Gelecek nesillerin unutmaması gereken bu olay, sadece yaşanmış bir olay olmaktan çok anılması gereken bir ders olarak değerlendirilmektedir. O gece otelde yaşananlar, Türkiye'nin geleceğine dair önemli bir kıvılcım olarak hafızalarda yankılanmaya devam ediyor. FETÖ'cü suikast timinin saldırısı, sadece bir oteli değil, aynı zamanda Türkiye'nin bağımsızlık mücadelesini de etkilemiş oldu. Her yıl anılan bu gece, Türk halkının iradesinin nasıl sergileneceğini tüm dünyaya bir kez daha göstermektedir.

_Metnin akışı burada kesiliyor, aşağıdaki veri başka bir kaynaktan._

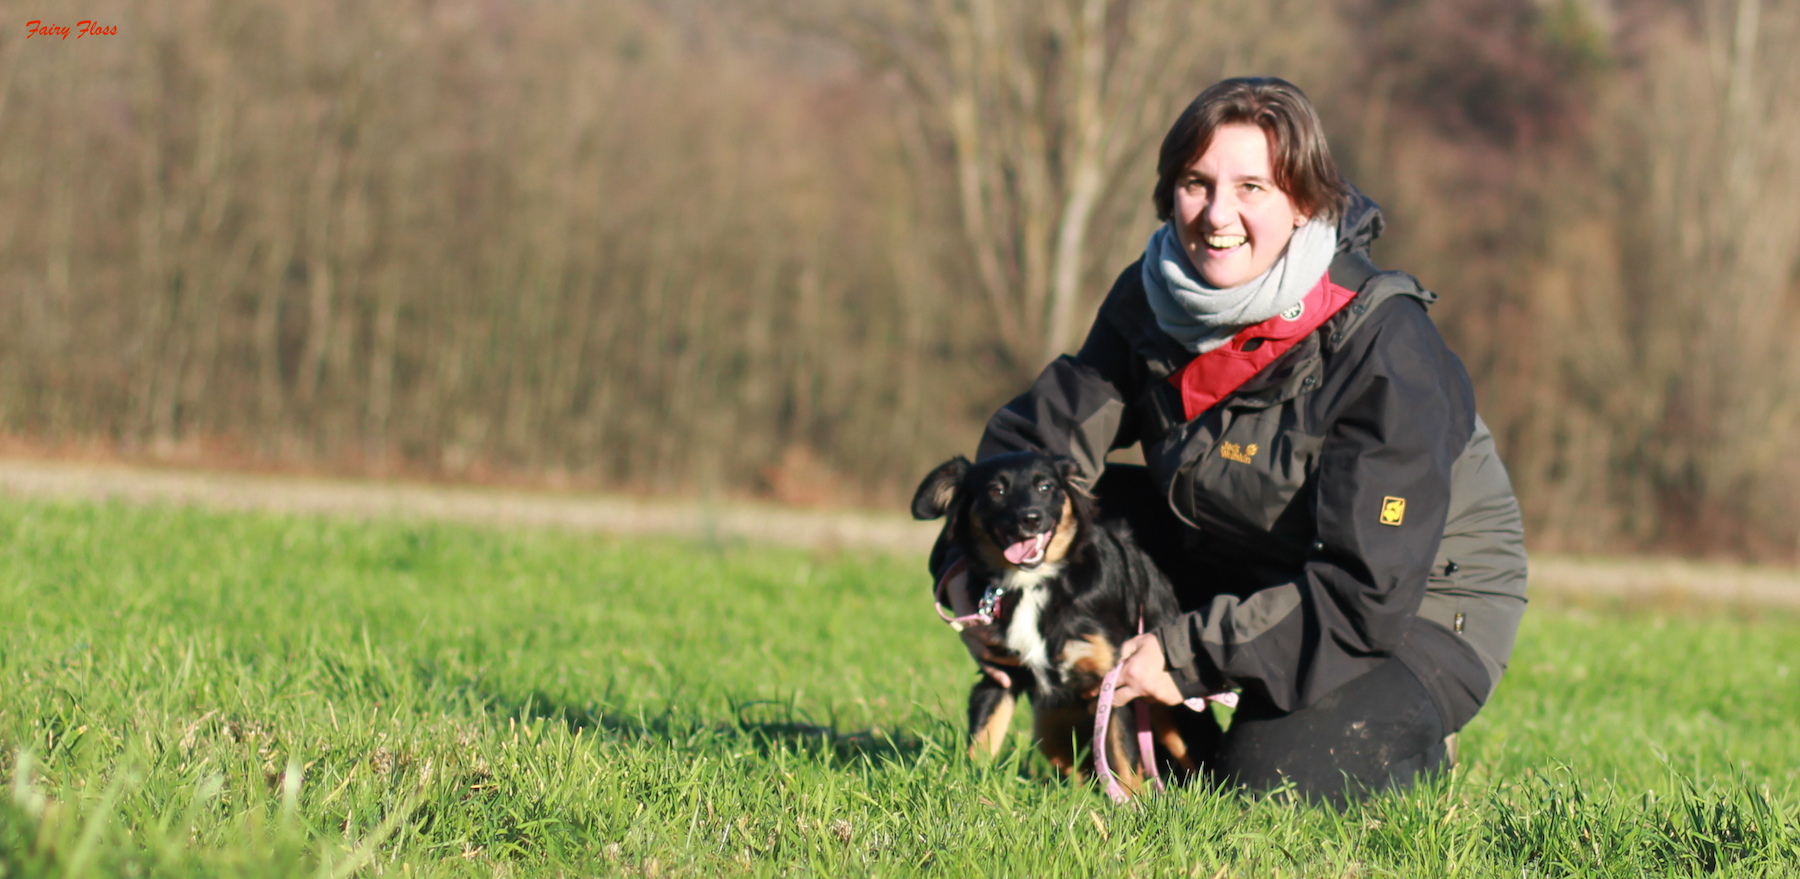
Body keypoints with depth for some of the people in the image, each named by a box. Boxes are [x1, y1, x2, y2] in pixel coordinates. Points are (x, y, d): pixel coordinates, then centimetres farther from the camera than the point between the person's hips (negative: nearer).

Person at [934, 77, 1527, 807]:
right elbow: (1038, 435, -1)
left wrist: (1187, 658, -29)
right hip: (1255, 572, 6)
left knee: (1278, 776, -29)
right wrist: (973, 579, -18)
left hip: (1420, 604, -6)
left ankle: (1411, 737, 5)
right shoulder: (1152, 300, -9)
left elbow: (1368, 592, -30)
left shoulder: (1386, 348, -28)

Otelin yaşadığı travmanın yanı sıra, yaşanan cesaret ve birliktelik örnekleri toplumsal hafızanın bir parçası haline gelmiştir. Unutulmamalıdır ki; tarihin karanlık sayfalarından ders alarak, geleceği daha aydınlık hale getirebilmek, her bireyin sorumluluğudur. FETÖ’cü suikast timinin saldırdığı otelin karanlık gecesinin izleri aslında her birimizde derin bir öğretici rolü oynamaktadır. Geçmişin izlerini unutmadan, birlik ve beraberliği her daim korumak temel hedefimiz olmalıdır.